Sur l’Orion, de type semi-porté, le constructeur de Viabon (Eure-et-Loir) vise un comportement stable, même à haute vitesse, grâce à une poutre principale massive (acier 250x250 mm !) et à un châssis en acier HLE  de 150x100 mm. Il y ajoute un diamètre des disques crénelés (620 mm) plus élevé que sur la moyenne des DDI « grande largeur » à suspension élastomères du marché. Intercalée, une herse-peigne intensifie l’émottage.

Enfin, l’Orion est proposé avec un double rouleau à profil en U. De série, une herse peigne, positionnée entre les deux rangées de disques, garantit un mélange optimal de la terre et des débris végétaux. L’ensemble complet en 6 mètres de largeur, avec ses roues doubles de stabilisation à l’avant et son essieu de transport (pneus 520/50R17), fournit le poids recherché, soit au minimum 1 100 kg au mètre.

L’Orion bénéficie, en série également, d’un terrage hydraulique, d’un blocage hydraulique en position repliée, d’un freinage pneumatique (homologation « barré rouge ») et d’un dispositif de repliage unique (abaissement du centre de gravité). Les disques crénelés, de 6 mm d’épaisseur, sont en provenance des Forges de Niaux. Duro-France a fait le choix de pallier sans entretien pour garantir une durée de vie importante à la machine.
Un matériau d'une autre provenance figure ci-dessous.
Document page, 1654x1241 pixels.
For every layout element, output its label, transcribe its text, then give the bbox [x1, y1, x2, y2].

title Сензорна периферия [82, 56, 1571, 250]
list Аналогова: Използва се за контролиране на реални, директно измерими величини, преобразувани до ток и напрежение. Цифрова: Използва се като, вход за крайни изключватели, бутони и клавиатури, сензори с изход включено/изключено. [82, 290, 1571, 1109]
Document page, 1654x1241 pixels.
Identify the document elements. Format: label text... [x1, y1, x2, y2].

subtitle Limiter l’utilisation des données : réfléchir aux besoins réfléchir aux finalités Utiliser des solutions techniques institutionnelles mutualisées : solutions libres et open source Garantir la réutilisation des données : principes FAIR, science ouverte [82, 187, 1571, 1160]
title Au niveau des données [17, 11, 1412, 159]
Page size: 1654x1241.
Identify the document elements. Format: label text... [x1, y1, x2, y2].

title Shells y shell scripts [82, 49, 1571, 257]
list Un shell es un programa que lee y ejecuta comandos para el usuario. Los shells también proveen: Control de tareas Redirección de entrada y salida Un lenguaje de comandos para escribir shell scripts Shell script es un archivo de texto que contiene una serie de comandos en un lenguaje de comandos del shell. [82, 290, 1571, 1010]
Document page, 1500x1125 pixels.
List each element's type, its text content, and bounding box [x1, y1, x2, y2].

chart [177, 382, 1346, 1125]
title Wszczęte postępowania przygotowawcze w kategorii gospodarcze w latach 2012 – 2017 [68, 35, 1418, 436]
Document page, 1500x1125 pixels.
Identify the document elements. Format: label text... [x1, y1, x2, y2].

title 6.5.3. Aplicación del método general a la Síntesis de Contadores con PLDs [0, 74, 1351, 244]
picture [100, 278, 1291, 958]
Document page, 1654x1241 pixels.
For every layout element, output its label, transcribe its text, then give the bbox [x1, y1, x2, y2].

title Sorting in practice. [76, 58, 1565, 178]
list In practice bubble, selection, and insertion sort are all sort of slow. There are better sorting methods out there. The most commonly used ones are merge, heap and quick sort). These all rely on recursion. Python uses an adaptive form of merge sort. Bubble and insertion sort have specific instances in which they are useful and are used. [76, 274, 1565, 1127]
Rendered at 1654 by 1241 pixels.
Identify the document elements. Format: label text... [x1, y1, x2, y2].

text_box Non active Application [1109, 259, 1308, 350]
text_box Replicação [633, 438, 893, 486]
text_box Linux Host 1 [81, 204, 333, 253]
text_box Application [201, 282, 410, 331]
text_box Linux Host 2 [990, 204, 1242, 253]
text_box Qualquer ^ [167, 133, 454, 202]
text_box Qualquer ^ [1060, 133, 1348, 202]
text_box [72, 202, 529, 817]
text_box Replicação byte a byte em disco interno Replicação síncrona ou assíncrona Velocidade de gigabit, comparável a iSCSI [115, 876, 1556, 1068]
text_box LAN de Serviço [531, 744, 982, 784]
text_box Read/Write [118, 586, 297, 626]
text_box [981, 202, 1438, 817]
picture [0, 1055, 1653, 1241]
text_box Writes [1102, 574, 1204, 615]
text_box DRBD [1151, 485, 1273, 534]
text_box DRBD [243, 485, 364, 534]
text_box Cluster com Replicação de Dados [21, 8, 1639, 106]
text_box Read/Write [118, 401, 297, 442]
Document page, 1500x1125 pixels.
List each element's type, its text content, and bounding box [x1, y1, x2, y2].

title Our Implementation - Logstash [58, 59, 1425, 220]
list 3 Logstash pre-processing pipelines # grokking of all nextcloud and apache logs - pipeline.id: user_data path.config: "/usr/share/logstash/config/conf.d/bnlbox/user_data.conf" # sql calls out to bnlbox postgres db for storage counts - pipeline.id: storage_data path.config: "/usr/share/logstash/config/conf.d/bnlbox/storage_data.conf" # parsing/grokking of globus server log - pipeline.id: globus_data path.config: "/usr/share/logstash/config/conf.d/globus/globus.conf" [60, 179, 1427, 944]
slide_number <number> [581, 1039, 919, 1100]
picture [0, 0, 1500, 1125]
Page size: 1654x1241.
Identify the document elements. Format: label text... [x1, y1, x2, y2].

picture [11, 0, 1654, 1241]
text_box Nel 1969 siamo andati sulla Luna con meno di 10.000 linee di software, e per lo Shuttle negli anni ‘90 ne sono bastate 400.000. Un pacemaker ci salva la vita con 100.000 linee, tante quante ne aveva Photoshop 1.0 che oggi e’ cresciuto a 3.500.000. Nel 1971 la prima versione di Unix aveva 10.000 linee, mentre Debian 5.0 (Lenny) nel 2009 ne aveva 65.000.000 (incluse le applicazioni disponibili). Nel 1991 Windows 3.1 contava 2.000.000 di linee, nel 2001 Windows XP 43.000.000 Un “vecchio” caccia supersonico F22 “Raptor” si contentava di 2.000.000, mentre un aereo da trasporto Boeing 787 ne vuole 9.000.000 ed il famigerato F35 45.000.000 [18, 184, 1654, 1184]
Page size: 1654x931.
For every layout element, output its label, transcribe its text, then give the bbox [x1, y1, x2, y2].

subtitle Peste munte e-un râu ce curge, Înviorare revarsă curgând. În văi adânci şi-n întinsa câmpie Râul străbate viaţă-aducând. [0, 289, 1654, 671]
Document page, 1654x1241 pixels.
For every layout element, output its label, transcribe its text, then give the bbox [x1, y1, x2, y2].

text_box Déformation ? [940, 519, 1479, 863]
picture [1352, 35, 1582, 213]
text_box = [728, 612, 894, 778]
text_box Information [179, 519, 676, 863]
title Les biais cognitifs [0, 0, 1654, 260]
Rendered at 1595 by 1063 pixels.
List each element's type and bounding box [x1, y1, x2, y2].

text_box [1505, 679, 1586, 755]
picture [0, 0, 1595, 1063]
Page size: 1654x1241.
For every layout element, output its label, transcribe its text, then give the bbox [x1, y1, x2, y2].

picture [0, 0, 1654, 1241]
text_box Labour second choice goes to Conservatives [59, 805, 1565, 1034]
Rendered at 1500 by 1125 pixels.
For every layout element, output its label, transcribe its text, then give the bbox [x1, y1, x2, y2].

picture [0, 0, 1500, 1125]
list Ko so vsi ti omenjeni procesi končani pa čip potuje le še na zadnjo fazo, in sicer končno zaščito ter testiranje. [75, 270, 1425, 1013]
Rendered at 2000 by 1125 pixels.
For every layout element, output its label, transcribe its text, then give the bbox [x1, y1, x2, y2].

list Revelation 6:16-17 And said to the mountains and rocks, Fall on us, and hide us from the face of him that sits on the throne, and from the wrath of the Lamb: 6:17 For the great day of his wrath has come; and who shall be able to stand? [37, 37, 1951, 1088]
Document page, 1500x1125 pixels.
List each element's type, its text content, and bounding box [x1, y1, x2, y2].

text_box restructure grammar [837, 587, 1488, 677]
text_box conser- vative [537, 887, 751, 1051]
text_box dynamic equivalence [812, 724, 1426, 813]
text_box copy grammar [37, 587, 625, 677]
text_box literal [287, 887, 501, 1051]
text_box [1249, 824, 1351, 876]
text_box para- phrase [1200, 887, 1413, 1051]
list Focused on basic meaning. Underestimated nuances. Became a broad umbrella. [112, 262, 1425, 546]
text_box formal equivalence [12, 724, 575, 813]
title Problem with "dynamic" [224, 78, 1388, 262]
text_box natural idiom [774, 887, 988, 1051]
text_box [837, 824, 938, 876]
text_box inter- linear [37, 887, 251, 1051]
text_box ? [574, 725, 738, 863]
 « Par son agressivité en conditions sèches, sa stabilité et sa qualité de fabrication, l’Orion s’apparente à une création “cousue-main” dans le paysage du travail du sol made in France. Il s’adresse ainsi aux plus pointus en matière de déchaumages superficiels, de semis et de destruction de couverts, le tout à fort débit de chantier », estime  Damien Marquilly, le nouveau directeur commercial de Duro-France. L’Orion devrait être décliné en d’autres largeurs, en porté et en semi-porté.